One of the most cited pieces of evidence for the success of T21 is the so-called “Needham miracle.” In 2005, Needham, Massachusetts became the first town in the U.S. to raise the tobacco age limit from 18 to 21. Supposedly, adolescent smoking in this town declined—much more than surrounding towns—as a result. However, if you look at the longer-term data it becomes clear that while smoking rates in Needham did decline more significantly in the first four years, after that period, decreases in smoking were significantly greater in surrounding towns than in Needham. In fact, smoking rates in Needham actually increased between 2012 and 2014. Why this would be isn’t clear and it doesn’t refute the possibility that raising the age limit to 21 could have some benefit, but it also doesn’t prove the policy’s benefits.

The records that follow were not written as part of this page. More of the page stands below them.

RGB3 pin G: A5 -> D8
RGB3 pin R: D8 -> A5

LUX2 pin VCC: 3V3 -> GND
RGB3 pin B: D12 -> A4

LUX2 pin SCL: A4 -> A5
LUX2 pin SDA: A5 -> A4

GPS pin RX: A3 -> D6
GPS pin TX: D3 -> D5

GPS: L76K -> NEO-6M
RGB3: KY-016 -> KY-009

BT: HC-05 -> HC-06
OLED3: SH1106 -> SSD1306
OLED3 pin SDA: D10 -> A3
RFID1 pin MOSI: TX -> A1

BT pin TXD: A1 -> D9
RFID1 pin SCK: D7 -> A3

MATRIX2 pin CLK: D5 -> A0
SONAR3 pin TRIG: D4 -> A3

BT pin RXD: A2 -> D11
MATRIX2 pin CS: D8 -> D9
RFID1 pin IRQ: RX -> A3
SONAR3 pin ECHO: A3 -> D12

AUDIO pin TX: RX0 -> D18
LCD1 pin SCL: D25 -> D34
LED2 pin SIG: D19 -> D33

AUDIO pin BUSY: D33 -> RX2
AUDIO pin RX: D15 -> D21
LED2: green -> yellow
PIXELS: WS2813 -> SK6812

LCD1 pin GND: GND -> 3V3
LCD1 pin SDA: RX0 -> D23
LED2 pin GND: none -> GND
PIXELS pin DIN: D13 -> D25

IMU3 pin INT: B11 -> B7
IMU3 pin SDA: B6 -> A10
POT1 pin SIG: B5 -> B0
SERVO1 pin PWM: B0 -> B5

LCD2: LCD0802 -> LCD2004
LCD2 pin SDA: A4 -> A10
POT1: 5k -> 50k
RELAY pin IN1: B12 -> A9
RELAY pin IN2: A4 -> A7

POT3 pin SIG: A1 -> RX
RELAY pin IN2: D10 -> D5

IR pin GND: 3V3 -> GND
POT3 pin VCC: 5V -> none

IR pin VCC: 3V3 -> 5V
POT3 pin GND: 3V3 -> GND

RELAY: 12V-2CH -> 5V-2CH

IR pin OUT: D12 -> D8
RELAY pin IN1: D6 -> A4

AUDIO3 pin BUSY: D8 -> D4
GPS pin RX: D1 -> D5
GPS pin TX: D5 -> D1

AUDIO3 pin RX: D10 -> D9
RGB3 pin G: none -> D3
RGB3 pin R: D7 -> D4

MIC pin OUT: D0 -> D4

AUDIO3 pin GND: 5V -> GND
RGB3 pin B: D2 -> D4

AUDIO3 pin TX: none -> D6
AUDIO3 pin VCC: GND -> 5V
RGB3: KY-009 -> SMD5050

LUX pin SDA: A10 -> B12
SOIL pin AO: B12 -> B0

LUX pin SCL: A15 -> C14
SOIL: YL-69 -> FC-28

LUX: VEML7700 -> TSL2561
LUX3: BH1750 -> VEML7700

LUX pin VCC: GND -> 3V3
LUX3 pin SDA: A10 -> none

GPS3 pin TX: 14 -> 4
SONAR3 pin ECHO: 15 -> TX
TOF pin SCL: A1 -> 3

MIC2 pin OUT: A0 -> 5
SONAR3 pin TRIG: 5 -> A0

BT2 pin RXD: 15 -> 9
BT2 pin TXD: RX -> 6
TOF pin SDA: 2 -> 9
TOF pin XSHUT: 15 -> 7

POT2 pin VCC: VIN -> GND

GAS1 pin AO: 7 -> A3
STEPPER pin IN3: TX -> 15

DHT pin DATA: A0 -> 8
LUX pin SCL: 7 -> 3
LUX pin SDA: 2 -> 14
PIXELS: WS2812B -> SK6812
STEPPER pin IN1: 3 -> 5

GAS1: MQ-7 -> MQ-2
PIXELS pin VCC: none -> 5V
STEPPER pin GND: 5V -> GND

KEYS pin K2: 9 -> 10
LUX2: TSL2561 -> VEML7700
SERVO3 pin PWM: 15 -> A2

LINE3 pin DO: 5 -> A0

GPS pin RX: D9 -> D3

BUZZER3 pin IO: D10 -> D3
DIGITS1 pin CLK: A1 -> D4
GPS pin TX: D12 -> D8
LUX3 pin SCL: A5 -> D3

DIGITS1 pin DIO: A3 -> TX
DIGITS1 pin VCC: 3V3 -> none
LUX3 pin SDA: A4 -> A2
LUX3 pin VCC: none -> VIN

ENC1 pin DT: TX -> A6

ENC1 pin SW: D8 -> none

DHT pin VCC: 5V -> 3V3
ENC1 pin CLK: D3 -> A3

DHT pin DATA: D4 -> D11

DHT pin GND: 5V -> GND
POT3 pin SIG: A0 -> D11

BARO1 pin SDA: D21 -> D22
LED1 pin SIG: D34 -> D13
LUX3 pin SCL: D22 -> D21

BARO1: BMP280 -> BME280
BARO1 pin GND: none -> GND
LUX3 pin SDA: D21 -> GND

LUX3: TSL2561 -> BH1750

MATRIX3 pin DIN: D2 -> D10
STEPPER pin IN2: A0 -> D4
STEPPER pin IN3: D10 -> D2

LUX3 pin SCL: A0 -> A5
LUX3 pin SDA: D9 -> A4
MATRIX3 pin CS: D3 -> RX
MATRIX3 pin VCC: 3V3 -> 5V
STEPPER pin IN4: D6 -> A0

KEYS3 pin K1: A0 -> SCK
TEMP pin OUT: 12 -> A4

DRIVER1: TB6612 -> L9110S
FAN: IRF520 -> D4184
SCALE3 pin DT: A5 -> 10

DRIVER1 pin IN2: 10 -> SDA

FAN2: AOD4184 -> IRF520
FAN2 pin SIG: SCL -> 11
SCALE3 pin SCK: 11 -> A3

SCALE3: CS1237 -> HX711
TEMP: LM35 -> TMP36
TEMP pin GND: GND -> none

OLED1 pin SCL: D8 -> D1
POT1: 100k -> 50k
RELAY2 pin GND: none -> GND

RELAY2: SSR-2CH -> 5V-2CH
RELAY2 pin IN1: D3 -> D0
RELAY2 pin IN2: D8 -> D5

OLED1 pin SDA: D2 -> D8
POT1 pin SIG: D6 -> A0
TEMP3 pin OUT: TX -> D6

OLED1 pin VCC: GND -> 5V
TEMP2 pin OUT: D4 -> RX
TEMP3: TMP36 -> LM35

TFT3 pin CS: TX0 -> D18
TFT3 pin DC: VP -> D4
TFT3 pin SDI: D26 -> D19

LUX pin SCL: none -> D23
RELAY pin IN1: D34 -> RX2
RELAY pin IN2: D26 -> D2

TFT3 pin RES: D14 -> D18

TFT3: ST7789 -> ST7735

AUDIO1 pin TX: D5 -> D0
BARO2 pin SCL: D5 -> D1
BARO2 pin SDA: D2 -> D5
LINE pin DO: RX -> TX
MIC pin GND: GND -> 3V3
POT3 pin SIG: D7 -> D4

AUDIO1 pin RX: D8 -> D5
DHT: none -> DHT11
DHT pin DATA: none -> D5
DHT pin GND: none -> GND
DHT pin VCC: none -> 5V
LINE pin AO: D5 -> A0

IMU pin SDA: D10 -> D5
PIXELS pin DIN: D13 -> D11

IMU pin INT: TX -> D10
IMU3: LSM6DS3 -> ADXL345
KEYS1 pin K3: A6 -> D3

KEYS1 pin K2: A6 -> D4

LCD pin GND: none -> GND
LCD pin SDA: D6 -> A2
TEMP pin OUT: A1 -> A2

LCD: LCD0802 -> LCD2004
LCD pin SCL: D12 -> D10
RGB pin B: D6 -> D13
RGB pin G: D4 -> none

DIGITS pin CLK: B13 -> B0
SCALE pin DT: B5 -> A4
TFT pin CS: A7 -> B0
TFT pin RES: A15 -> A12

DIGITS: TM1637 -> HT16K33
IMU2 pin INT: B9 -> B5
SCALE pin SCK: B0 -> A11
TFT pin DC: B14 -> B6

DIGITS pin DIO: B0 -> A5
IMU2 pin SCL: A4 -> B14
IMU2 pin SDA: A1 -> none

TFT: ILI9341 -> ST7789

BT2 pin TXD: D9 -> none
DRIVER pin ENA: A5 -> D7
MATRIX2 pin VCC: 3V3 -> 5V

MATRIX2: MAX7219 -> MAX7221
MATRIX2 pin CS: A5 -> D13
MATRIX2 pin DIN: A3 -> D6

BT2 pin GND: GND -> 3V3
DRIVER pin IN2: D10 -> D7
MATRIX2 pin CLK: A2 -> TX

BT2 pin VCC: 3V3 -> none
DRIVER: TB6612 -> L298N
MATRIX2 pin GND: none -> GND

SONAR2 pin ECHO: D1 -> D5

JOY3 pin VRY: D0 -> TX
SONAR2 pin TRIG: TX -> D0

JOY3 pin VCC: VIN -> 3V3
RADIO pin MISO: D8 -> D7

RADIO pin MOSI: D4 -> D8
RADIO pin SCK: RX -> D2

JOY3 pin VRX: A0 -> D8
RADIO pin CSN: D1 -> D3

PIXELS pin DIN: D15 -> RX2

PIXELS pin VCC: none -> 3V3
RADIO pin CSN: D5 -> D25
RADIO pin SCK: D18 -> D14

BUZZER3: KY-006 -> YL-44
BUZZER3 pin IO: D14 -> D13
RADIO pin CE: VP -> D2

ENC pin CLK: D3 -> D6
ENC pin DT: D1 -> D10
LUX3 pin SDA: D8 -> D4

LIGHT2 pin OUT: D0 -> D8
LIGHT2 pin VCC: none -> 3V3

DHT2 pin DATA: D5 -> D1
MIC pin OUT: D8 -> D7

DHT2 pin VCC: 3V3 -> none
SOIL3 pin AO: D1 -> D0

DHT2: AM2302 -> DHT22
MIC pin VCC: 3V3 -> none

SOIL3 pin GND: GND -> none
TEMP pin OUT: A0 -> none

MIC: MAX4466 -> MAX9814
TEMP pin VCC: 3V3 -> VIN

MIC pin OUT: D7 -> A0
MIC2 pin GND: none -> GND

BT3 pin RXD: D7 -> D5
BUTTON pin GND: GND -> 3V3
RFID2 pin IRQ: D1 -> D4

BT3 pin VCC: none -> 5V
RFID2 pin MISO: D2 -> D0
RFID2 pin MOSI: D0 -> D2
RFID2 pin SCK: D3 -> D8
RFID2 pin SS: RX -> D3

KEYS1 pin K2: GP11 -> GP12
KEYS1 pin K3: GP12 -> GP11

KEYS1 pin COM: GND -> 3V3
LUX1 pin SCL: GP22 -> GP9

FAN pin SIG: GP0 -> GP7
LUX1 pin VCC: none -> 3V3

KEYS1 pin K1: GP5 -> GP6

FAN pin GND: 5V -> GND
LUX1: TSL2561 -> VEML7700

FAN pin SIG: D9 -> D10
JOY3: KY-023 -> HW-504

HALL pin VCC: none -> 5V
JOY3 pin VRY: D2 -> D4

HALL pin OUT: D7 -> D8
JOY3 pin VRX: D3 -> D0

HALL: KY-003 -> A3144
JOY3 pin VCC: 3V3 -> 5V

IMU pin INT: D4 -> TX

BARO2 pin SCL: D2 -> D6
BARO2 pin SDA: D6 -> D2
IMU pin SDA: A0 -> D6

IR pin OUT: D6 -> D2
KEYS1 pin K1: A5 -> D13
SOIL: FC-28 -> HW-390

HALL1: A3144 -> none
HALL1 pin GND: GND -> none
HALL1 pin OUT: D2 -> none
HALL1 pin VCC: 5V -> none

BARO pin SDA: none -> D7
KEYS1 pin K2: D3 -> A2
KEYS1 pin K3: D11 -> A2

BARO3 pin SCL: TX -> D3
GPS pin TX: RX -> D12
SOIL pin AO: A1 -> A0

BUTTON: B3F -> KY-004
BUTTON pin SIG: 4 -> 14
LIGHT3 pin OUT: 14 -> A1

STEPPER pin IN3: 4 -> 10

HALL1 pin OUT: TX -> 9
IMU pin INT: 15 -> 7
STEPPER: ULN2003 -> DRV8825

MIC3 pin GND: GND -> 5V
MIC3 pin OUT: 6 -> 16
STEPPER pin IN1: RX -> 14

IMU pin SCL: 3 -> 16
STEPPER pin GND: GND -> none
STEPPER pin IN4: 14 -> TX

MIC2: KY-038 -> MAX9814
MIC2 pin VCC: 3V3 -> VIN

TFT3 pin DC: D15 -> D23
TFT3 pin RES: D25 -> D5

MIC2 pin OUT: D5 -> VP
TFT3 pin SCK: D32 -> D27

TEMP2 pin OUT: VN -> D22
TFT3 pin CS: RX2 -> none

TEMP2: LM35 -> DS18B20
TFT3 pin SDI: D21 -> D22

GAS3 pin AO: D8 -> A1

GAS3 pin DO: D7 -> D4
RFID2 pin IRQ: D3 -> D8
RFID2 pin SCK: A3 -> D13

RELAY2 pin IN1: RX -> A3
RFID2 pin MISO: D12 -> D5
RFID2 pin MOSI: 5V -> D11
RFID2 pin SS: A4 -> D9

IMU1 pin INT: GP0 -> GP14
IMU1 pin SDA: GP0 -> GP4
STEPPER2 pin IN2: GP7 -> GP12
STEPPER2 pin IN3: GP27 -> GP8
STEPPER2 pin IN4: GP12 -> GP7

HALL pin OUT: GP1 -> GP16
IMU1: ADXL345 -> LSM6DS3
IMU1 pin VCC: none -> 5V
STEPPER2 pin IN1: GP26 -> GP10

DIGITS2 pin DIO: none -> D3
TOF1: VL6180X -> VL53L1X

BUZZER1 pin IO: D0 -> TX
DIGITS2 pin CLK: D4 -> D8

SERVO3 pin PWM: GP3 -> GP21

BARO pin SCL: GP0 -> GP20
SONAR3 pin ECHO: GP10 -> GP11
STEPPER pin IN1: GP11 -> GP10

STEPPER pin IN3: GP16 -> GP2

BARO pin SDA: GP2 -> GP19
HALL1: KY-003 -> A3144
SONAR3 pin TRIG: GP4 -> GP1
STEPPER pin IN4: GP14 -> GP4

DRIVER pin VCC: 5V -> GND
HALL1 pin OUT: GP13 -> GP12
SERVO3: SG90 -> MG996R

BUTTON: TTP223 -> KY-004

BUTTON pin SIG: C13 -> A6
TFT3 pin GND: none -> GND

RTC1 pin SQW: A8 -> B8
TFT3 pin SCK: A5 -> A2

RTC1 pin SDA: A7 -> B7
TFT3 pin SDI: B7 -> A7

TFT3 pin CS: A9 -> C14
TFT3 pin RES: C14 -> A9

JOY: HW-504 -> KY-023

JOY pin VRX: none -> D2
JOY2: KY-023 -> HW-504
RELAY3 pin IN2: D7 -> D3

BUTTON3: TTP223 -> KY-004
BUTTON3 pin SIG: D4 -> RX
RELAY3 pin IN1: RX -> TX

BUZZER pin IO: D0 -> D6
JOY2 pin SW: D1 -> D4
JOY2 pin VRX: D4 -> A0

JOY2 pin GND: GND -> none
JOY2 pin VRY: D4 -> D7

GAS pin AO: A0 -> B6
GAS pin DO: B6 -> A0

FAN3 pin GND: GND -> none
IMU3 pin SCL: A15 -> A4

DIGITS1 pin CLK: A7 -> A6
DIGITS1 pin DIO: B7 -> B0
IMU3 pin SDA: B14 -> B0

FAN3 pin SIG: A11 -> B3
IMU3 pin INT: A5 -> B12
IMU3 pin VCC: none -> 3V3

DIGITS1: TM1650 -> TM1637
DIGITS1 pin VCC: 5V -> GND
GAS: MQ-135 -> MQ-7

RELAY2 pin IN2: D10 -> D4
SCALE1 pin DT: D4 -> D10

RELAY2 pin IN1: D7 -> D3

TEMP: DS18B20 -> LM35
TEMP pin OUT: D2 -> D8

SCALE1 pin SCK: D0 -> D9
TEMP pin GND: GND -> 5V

It is possible that what the Needham experiment actually tells us is how dangerous it is to prevent current smokers having access to e-cigarettes. The period during which data were collected in Needham overlaps with the rise in vaping that occurred after 2010. While adolescents over the age of 18 in surrounding towns had access to these lower-harm products, those in Needham did not. There is strong evidence indicating that e-cigarettes are the most effective smoking cessation tool currently available. Furthermore, there’s little dispute at this point that non-combustible nicotine is much less harmful than smoking. One would think this would warrant different rules for e-cigarettes that would make them at least as accessible as cigarettes. Sadly, that isn’t the case in the United States. Cigarettes have been and remain more available to consumers than e-cigarettes ever were. Cigarettes are sold in almost every corner store and most drug stores, making it little more than a numbers game for minors to figure out which stores won’t bother checking their ID. In Needham, it’s likely that by preventing people between 18 and 21 years old from legally accessing e-cigarettes, the 21 age limit actually discourage current smokers from switching to less harmful options, like e-cigarettes or, even worse, encouraged those not yet using nicotine to choose cigarettes instead of less-harmful vaping products.
This is speculation, of course. But, the evidence against raising the national age limit to 21 is approximately as strong as the evidence supporting it. This is not the solid ground on which national policy ought to be made, especially when we are discussing a change in the law that could affect the lifelong health of millions of adolescents. Instead of enacting feel-good legislation and patting themselves on the back for doing anything, members of Congress ought to demand more evidence before changing the law in a way that could end up backfiring and costing lives rather than saving them.